Messa provide the listener with almost an hour of occult retro doom and dark ambience.
This is akin to a strange-yet-effective mix of Sunn O))) and Pentagram, with deliciously seductive female vocals included. Some tracks are dark ambient/drone, full of mysterious atmospheres and distorted malice, while others take a more traditional doom approach, with elements of Earth included in the mix.
The songs easily build atmosphere through the music’s stripped back and honest approach to songwriting. The tracks have a heavily emotive aspect to them, even when they’re just simple guitars and drums. This is before you factor in the very impressive vocals, of course, which add something extra and special to the band. The singer has a very powerful voice that still has a subtle, soft side, and her performance is faultless.

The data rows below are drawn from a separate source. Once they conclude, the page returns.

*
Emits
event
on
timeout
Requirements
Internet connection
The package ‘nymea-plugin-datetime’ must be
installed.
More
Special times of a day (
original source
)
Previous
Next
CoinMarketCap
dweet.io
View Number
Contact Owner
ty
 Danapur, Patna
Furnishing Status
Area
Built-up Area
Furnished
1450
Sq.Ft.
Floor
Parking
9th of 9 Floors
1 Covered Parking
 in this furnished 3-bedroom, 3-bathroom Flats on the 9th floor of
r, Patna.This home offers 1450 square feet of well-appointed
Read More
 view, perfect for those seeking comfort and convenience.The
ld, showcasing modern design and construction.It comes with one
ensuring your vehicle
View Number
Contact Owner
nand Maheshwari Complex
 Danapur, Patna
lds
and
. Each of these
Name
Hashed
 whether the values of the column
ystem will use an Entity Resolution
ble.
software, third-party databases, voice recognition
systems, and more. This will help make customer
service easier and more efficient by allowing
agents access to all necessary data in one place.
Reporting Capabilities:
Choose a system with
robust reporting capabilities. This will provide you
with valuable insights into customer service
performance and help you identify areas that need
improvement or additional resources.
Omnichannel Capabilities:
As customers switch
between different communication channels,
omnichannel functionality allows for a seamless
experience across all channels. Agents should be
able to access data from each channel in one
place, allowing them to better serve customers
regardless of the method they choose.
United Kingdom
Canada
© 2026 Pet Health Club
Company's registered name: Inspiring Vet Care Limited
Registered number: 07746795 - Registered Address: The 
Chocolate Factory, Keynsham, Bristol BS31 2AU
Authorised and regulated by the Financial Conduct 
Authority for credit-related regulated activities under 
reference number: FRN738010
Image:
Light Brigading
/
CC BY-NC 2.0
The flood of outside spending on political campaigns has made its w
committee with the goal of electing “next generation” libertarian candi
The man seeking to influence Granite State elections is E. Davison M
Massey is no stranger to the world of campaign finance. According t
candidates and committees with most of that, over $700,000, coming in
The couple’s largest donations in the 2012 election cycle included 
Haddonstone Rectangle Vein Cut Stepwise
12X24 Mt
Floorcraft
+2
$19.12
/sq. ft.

The doom metal riffs are tinged with just the right amount of repetition and dirge-like hypnotic drone that they exist in their own right as well as perfectly complementing the drone/ambient aspects of their sound. The softer moments seem to have a lazy, smoky blues feel to them, and this, combined with the singer’s silken voice, reminds me on occasion of someone like Chrysta Bell.
There’s a lot of good ideas mixed into this album. This is not just your usual straightforward traditional doom band. Messa incorporate elements of progressive rock, jazz, blues and all kinds of other things into their inventive and personable music.
This is such a very, very good album. The band strike the right balance between emotional content and dark, occult doom. For such a relatively lengthy album it’s easy to just put it on and let the smooth vocals and apocalyptic doom sweep you away, never once becoming bored of the band’s engaging music.
Highly recommended. This is a band that deserves much more exposure than they’ll probably get.